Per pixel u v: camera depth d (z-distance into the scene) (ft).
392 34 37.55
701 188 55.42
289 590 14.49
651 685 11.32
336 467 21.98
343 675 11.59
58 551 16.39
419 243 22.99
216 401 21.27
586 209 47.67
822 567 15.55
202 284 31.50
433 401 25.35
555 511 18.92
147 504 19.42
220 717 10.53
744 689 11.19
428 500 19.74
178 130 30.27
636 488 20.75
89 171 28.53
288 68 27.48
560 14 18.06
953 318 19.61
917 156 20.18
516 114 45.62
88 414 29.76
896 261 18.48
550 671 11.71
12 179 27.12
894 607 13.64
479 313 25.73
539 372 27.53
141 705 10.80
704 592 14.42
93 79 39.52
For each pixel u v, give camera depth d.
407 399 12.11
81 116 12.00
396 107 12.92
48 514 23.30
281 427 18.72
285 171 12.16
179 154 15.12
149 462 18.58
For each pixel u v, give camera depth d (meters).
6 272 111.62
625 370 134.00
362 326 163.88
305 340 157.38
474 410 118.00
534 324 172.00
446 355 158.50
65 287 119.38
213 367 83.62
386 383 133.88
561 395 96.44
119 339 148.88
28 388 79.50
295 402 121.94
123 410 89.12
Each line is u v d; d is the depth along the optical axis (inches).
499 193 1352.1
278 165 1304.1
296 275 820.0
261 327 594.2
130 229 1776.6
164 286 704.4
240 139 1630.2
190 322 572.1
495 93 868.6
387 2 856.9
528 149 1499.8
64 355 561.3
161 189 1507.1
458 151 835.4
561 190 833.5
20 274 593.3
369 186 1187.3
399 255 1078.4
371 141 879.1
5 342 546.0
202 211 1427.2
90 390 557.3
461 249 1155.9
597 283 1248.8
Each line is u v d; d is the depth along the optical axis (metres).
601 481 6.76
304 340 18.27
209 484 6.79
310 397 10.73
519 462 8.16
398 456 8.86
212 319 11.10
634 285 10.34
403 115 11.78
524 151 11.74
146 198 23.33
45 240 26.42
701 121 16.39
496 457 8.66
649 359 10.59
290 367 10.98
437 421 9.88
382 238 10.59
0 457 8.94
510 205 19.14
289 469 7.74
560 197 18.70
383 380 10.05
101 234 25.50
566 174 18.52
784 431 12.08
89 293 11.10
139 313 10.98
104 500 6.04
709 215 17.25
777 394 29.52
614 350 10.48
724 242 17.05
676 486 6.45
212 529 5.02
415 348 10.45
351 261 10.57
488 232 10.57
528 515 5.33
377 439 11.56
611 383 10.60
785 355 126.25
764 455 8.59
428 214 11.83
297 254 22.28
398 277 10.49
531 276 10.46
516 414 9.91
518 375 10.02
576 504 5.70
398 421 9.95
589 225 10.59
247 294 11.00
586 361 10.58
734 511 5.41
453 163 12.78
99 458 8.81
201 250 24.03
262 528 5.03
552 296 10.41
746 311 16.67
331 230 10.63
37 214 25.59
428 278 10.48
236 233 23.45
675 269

Instructions to follow. Take from the entries every line that has the string "give".

Exercise solution.
For each pixel u v, give camera depth d.
For each pixel u v, give camera depth d (meters).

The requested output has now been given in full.